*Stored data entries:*
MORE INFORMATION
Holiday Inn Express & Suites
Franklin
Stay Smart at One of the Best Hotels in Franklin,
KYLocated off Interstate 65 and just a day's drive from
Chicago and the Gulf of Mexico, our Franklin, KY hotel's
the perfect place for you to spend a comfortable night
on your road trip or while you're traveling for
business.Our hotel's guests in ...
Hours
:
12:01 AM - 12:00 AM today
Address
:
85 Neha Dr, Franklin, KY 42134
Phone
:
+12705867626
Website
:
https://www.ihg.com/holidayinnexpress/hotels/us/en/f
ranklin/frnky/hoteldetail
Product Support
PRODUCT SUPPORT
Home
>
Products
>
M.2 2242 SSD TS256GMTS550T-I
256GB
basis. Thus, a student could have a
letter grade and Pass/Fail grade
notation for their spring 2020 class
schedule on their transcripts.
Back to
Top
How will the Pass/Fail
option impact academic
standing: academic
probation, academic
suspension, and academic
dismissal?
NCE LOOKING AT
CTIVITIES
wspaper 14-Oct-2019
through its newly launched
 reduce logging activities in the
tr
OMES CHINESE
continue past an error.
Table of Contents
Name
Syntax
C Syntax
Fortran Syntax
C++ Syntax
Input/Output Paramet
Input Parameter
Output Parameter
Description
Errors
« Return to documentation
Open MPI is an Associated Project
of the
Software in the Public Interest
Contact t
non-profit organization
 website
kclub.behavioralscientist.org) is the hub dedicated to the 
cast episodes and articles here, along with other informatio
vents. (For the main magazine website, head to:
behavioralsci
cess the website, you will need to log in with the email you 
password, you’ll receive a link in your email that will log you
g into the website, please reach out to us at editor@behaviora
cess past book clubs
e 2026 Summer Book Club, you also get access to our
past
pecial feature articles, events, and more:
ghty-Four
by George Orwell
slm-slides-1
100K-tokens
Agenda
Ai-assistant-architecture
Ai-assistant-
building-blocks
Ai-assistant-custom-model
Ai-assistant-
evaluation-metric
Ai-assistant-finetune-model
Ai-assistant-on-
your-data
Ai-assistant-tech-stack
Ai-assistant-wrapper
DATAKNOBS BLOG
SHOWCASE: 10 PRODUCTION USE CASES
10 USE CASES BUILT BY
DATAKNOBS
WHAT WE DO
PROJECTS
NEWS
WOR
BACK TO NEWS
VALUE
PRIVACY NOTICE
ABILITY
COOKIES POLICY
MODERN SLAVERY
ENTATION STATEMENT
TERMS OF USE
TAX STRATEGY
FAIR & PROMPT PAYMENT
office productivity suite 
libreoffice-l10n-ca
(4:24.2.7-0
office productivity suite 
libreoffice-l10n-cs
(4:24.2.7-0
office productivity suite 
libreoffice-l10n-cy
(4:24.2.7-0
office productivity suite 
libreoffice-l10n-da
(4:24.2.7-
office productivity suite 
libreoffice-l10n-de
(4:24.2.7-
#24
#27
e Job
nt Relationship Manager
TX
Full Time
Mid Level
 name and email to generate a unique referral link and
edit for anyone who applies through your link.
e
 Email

---

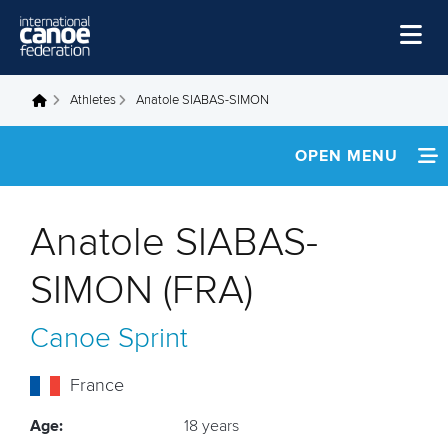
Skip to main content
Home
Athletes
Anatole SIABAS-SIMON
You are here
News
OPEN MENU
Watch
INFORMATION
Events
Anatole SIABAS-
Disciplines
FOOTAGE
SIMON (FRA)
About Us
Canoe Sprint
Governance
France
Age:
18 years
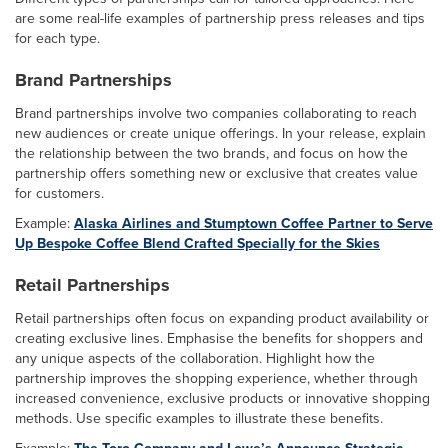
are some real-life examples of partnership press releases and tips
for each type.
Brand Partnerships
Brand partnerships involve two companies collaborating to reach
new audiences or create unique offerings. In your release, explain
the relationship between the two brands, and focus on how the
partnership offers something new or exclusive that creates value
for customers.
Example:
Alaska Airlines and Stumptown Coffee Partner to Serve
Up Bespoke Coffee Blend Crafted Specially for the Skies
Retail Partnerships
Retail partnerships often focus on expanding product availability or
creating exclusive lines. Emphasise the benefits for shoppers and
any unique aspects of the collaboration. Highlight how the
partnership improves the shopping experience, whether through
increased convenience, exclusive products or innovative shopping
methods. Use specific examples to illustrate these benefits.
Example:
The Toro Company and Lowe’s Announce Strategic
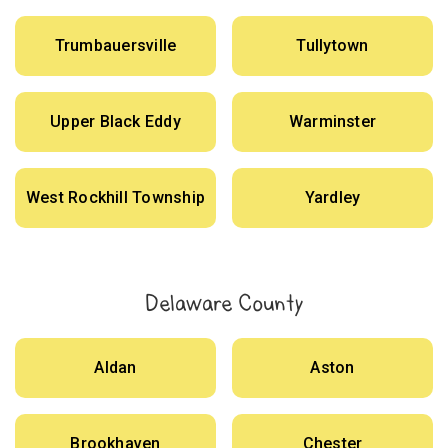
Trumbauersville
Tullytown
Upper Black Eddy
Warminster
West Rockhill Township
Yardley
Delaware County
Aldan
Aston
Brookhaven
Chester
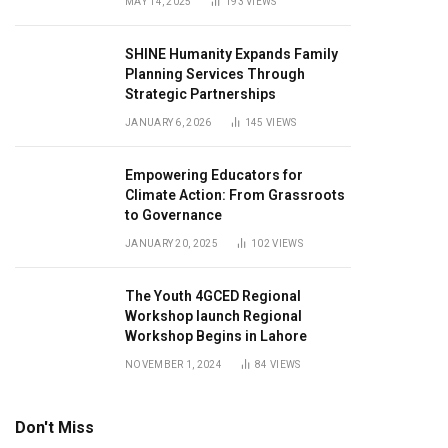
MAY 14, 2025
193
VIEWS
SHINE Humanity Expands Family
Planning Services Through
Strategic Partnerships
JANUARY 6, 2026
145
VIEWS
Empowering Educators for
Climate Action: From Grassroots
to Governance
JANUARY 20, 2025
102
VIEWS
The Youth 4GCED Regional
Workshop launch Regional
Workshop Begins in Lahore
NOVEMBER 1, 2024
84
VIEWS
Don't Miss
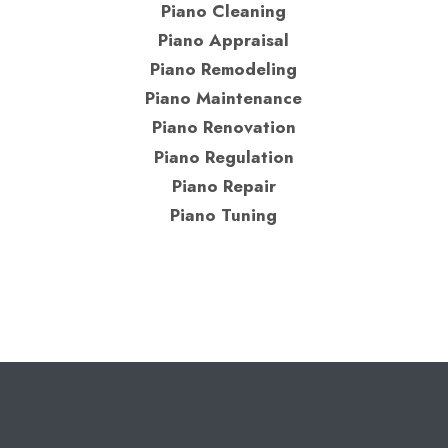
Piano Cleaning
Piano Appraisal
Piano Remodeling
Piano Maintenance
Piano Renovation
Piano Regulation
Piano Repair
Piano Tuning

*GOAL OF THE EXERCISE:* Taking the entries above, print exactly the lines starting at the line with "MORE INFORMATION" and ending at the line with "on your road", both included.

*RESULT OF THE TASK:*
MORE INFORMATION
Holiday Inn Express & Suites
Franklin
Stay Smart at One of the Best Hotels in Franklin,
KYLocated off Interstate 65 and just a day's drive from
Chicago and the Gulf of Mexico, our Franklin, KY hotel's
the perfect place for you to spend a comfortable night
on your road trip or while you're traveling for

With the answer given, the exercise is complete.